**Data**:
--------------------------------------------------
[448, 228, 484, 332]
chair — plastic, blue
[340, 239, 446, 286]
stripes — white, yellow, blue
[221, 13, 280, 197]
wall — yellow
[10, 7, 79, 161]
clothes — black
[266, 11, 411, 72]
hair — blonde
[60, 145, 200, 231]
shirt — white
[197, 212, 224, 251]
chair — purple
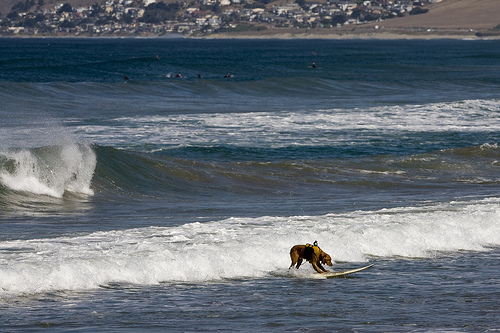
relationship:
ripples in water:
[17, 193, 499, 284] [0, 37, 495, 332]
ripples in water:
[371, 263, 492, 331] [0, 37, 495, 332]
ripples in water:
[335, 280, 487, 330] [0, 37, 495, 332]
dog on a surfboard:
[284, 238, 334, 275] [273, 261, 375, 283]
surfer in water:
[309, 57, 320, 71] [0, 37, 495, 332]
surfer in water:
[220, 69, 232, 79] [0, 37, 495, 332]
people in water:
[176, 73, 184, 78] [0, 37, 495, 332]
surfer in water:
[196, 70, 203, 80] [0, 37, 495, 332]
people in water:
[122, 75, 129, 84] [0, 37, 495, 332]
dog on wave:
[287, 243, 332, 273] [4, 192, 499, 299]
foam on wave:
[0, 196, 499, 311] [1, 142, 494, 303]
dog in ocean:
[287, 243, 332, 273] [4, 38, 498, 321]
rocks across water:
[6, 1, 433, 33] [0, 37, 495, 332]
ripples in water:
[335, 157, 397, 179] [0, 37, 495, 332]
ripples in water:
[50, 288, 125, 323] [0, 37, 495, 332]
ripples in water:
[2, 91, 419, 323] [36, 195, 141, 289]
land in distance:
[343, 0, 498, 30] [1, 0, 498, 35]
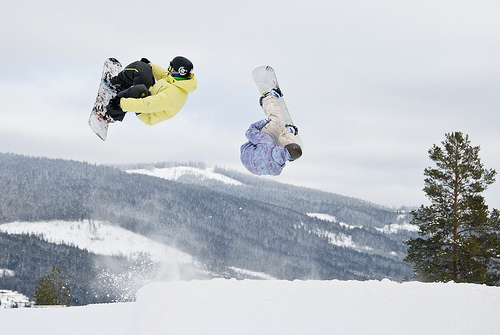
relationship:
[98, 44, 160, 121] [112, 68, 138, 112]
pants on legs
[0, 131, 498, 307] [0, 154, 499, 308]
trees on hill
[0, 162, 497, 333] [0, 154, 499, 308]
snow on hill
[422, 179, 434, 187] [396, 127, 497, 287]
needles on tree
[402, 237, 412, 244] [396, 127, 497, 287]
needles on tree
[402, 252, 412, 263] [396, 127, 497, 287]
needles on tree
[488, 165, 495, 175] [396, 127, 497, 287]
needles on tree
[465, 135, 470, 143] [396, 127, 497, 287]
needles on tree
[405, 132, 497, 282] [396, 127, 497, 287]
leaves on tree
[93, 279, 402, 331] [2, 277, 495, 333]
snowy surface on foreground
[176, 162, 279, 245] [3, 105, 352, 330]
snow on a hill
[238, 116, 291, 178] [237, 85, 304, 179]
jacket on a person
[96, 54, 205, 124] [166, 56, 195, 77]
person wearing helmet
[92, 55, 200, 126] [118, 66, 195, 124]
person wearing yellow coat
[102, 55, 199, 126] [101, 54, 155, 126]
person wearing black pants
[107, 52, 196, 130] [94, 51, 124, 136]
person doing trick on snowboard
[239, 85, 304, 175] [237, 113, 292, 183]
person wearing a coat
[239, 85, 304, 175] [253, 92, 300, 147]
person wearing pants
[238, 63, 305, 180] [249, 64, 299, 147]
person doing trick on snowboard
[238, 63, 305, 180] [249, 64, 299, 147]
person riding a snowboard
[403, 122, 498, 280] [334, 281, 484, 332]
tree on a mountain side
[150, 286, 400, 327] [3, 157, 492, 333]
snow covering ground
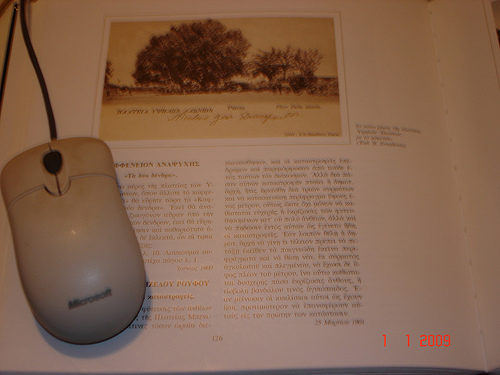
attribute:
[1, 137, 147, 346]
mouse — plastic, on the paper, microsoft, grey, white, old, wired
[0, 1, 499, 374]
book — open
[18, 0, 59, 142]
wire — black, dark grey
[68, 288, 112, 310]
word — microsoft, dark grey, name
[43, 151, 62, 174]
scroll wheel — black, small, dark grey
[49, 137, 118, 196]
button — right-click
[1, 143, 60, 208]
button — left-click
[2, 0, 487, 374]
page — 126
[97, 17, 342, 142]
picture — black, white, trees in a field, drawing, illustration, sepia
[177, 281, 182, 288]
letter — black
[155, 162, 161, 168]
letter — black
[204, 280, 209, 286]
letter — black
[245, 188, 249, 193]
letter — black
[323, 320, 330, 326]
letter — black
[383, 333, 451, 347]
date — 1 1 2009, red, orange, 1/1/2009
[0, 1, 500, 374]
picture — indoors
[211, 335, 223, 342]
page number — 126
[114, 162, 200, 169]
title — bold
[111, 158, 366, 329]
text — formatted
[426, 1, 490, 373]
binding — threaded, thread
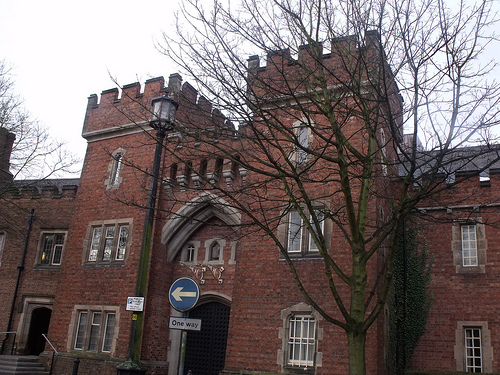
--------------------------------------------------
**Task prompt**: Return every line of the material above word for word, leaving the pictures out of your answer.

**Response**:
[448, 228, 484, 332]
chair — plastic, blue
[340, 239, 446, 286]
stripes — white, yellow, blue
[221, 13, 280, 197]
wall — yellow
[10, 7, 79, 161]
clothes — black
[266, 11, 411, 72]
hair — blonde
[60, 145, 200, 231]
shirt — white
[197, 212, 224, 251]
chair — purple
relationship:
ripples in water:
[17, 193, 499, 284] [0, 37, 495, 332]
ripples in water:
[371, 263, 492, 331] [0, 37, 495, 332]
ripples in water:
[335, 280, 487, 330] [0, 37, 495, 332]
dog on a surfboard:
[284, 238, 334, 275] [273, 261, 375, 283]
surfer in water:
[309, 57, 320, 71] [0, 37, 495, 332]
surfer in water:
[220, 69, 232, 79] [0, 37, 495, 332]
people in water:
[176, 73, 184, 78] [0, 37, 495, 332]
surfer in water:
[196, 70, 203, 80] [0, 37, 495, 332]
people in water:
[122, 75, 129, 84] [0, 37, 495, 332]
dog on wave:
[287, 243, 332, 273] [4, 192, 499, 299]
foam on wave:
[0, 196, 499, 311] [1, 142, 494, 303]
dog in ocean:
[287, 243, 332, 273] [4, 38, 498, 321]
rocks across water:
[6, 1, 433, 33] [0, 37, 495, 332]
ripples in water:
[335, 157, 397, 179] [0, 37, 495, 332]
ripples in water:
[50, 288, 125, 323] [0, 37, 495, 332]
ripples in water:
[2, 91, 419, 323] [36, 195, 141, 289]
land in distance:
[343, 0, 498, 30] [1, 0, 498, 35]
relationship:
[98, 44, 160, 121] [112, 68, 138, 112]
pants on legs
[0, 131, 498, 307] [0, 154, 499, 308]
trees on hill
[0, 162, 497, 333] [0, 154, 499, 308]
snow on hill
[422, 179, 434, 187] [396, 127, 497, 287]
needles on tree
[402, 237, 412, 244] [396, 127, 497, 287]
needles on tree
[402, 252, 412, 263] [396, 127, 497, 287]
needles on tree
[488, 165, 495, 175] [396, 127, 497, 287]
needles on tree
[465, 135, 470, 143] [396, 127, 497, 287]
needles on tree
[405, 132, 497, 282] [396, 127, 497, 287]
leaves on tree
[93, 279, 402, 331] [2, 277, 495, 333]
snowy surface on foreground
[176, 162, 279, 245] [3, 105, 352, 330]
snow on a hill
[238, 116, 291, 178] [237, 85, 304, 179]
jacket on a person
[96, 54, 205, 124] [166, 56, 195, 77]
person wearing helmet
[92, 55, 200, 126] [118, 66, 195, 124]
person wearing yellow coat
[102, 55, 199, 126] [101, 54, 155, 126]
person wearing black pants
[107, 52, 196, 130] [94, 51, 124, 136]
person doing trick on snowboard
[239, 85, 304, 175] [237, 113, 292, 183]
person wearing a coat
[239, 85, 304, 175] [253, 92, 300, 147]
person wearing pants
[238, 63, 305, 180] [249, 64, 299, 147]
person doing trick on snowboard
[238, 63, 305, 180] [249, 64, 299, 147]
person riding a snowboard
[403, 122, 498, 280] [334, 281, 484, 332]
tree on a mountain side
[150, 286, 400, 327] [3, 157, 492, 333]
snow covering ground
attribute:
[1, 137, 147, 346]
mouse — plastic, on the paper, microsoft, grey, white, old, wired
[0, 1, 499, 374]
book — open
[18, 0, 59, 142]
wire — black, dark grey
[68, 288, 112, 310]
word — microsoft, dark grey, name
[43, 151, 62, 174]
scroll wheel — black, small, dark grey
[49, 137, 118, 196]
button — right-click
[1, 143, 60, 208]
button — left-click
[2, 0, 487, 374]
page — 126
[97, 17, 342, 142]
picture — black, white, trees in a field, drawing, illustration, sepia
[177, 281, 182, 288]
letter — black
[155, 162, 161, 168]
letter — black
[204, 280, 209, 286]
letter — black
[245, 188, 249, 193]
letter — black
[323, 320, 330, 326]
letter — black
[383, 333, 451, 347]
date — 1 1 2009, red, orange, 1/1/2009
[0, 1, 500, 374]
picture — indoors
[211, 335, 223, 342]
page number — 126
[114, 162, 200, 169]
title — bold
[111, 158, 366, 329]
text — formatted
[426, 1, 490, 373]
binding — threaded, thread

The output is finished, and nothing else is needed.